Under the Conservatives action against antisocial behaviour has collapsed. Neighbourhood policing has been slashed, charge rates are plummeting, and victims are dropping out of the process in record numbers. Support services for kids have been decimated. The police spend hours if not days dealing with mental health cases because there is simply no one else to pick up the pieces.

When polled, the public say there is no point investing in improving the community if it is just going to be vandalised by criminals. You can’t level up without tackling crime.

Labour’s new action plan will crack down on the antisocial behaviour that is blighting communities. Respect orders will create a new criminal offence for adults who have repeatedly committed antisocial behaviour and are ignoring warnings by the courts and the police.

Labour will introduce new town centre police patrols and a mandatory antisocial behaviour police lead for every local neighbourhood as part of Labour’s neighbourhood police guarantee, with 13,000 extra neighbourhood police and PCSOs.

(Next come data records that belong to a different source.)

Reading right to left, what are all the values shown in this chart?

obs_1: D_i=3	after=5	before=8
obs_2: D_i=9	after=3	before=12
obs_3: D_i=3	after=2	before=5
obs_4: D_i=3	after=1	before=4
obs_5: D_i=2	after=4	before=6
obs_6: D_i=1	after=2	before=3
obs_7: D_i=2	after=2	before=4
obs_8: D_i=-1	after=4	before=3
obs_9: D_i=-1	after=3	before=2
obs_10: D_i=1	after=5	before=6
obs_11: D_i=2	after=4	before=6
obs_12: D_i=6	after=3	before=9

We will strengthen powers for police to shut down crack houses, introduce a national register of private landlords, and a duty for local partners to tackle antisocial behaviour with mandatory antisocial behaviour officers in every local authority area.

The next Labour government will not let another generation of lost boys and lost girls grow up without hope. That’s why Labour will introduce a full prevention and diversion programme, with new youth mentors for children and young people most vulnerable to crime and access to mental health professionals in every school.

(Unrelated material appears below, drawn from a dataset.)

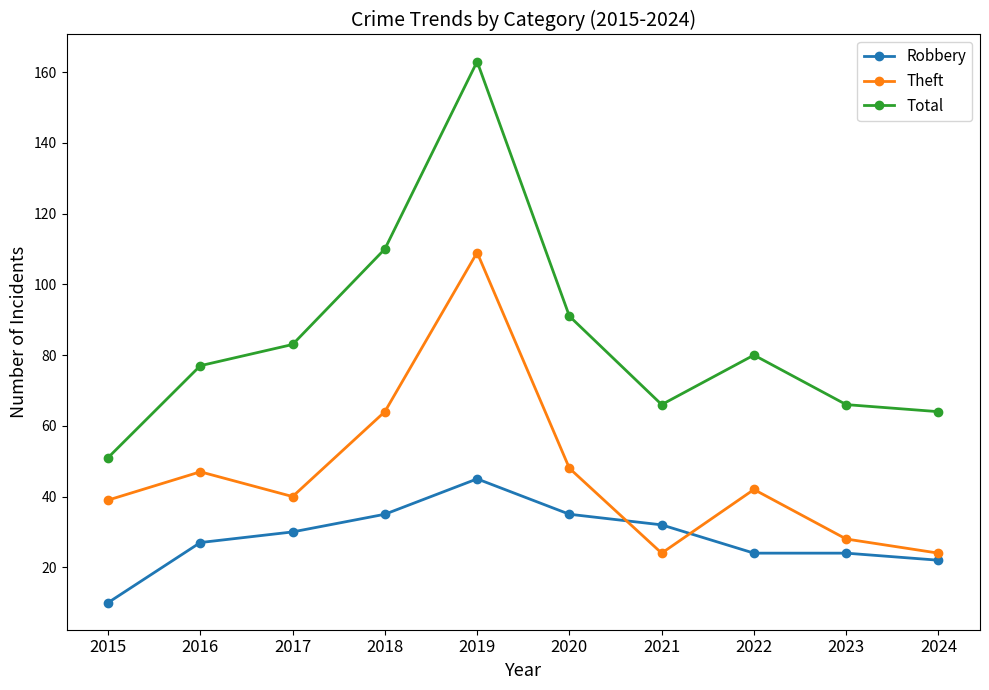

Between 2016 and 2024, which series saw the biggest shift?

Theft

 Where the Conservatives have dismantled neighbourhood policing, Labour will bring it back.

Where the Conservatives have weakened anti-social behaviour powers, Labour has a tough new plan to tackle it. Where the Conservatives forgot about our young people, Labour will prioritise them. Where the Home Office pushes blame to local forces and never takes the lead, Labour will be an active government legislating for mandatory police standards.

People are tired of feeling like their problems will be ignored, that our values of community and respect are being ground down by a government taking the backseat on law and order.

The next Labour government will bring back security and respect to our communities. We will work hard to restore public faith in policing. Labour will revive the reassurance that if you are a victim of a crime, something will be done.

 

Sarah Jones, Labour MP for Croydon Central.